New research led by Queen Mary University of London and Barts Health NHS Trust suggests that biochemical analysis of brain tissue could be used for diagnosis and prognosis of severe traumatic brain injury (TBI) to improve patient outcomes and save billions in future clinical trials.
The study, published in Biomedicines, is the first to look at what happens to the injured brain at a cellular and molecular level in the acute phase. The study involved 25 adult patients—with brain biopsies obtained shortly after injury undergoing specialized analysis called immunohistochemistry. This analysis revealed previously unknown cellular and biomolecular changes, allowing the researchers to ‘score’ the severity of injury using their own novel grading system.
TBI affects millions of patients annually worldwide and many suffer severe disability and death. It is an extremely complex disease, making the severity of injury difficult to classify.
The researchers were able to gain vital information about the type and severity of the patients’ injuries, meaning that they could determine whether they might benefit from certain treatments. For example, the appropriateness of a potentially lifesaving but highly invasive surgical procedure to remove sections of the skull is currently decided on clinical acumen with little robust evidence, and immunohistochemical analysis could help guide this treatment decision. Current neuroimaging techniques such as CT and MRI lack the resolution to detect cellular and molecular changes, and the information demonstrated in this study adds significantly to the diagnostic tools available. The methods have been refined to show results within 12 hours, meaning that the information is available early on in the patient’s treatment.
Co-study lead Dr. Ping Yip, senior lecturer in neuroscience at Queen Mary University of London, said: “We believe this could revolutionize the way we diagnose TBI in patients and also pave the way to finding effective treatments.
“Over the past 25 years more than $1 billion has been spent worldwide on clinical trials of more than 30 drugs and all have failed to show any benefit in severe brain injury. The likely reason, which this research is the first to demonstrate, is that brain injury is actually a range of conditions rather than a single disease.
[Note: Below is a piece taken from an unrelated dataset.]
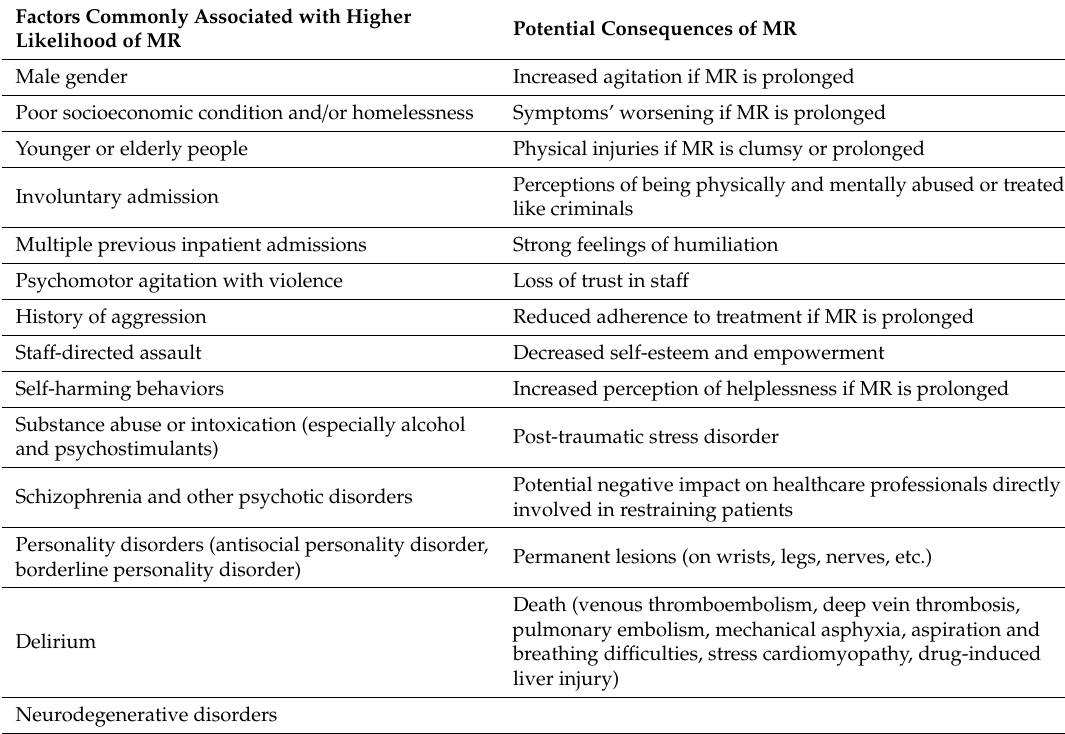
Table 1. Factors and potential consequences associated with mechanical restraint (MR) in patients with psychiatric and neurological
Inadvertently testing a single treatment on a range of conditions means that if a patient does benefit, they are hidden within a larger group that does not benefit as a whole, and the trial fails.”
Co-study lead Dr. Chris Uff, consultant neurosurgeon and head of neurotrauma at the Royal London Hospital Major Trauma Centre, said: “A useful comparator is cancer treatment: you would not treat all cancers, regardless of their type or severity, with a single drug, and the same principle applies to brain injury. Different drugs may well improve outcome in patients depending on their injury type, and these drugs may already be available. We just need to unlock their potential with accurate diagnosis, which is where cellular and biomolecular analysis can be so useful.”
Brain tumors were first classified by Percival Bailey into 13 categories in 1926, and to date the World Health Organization classifies brain tumors into 150 different types. TBI classification still relies on the Glasgow Coma Scale which was developed in 1974 and uses a simplistic 3-tier system of mild moderate and severe. This study aims to allow TBI to follow in the footsteps of neuro-oncology.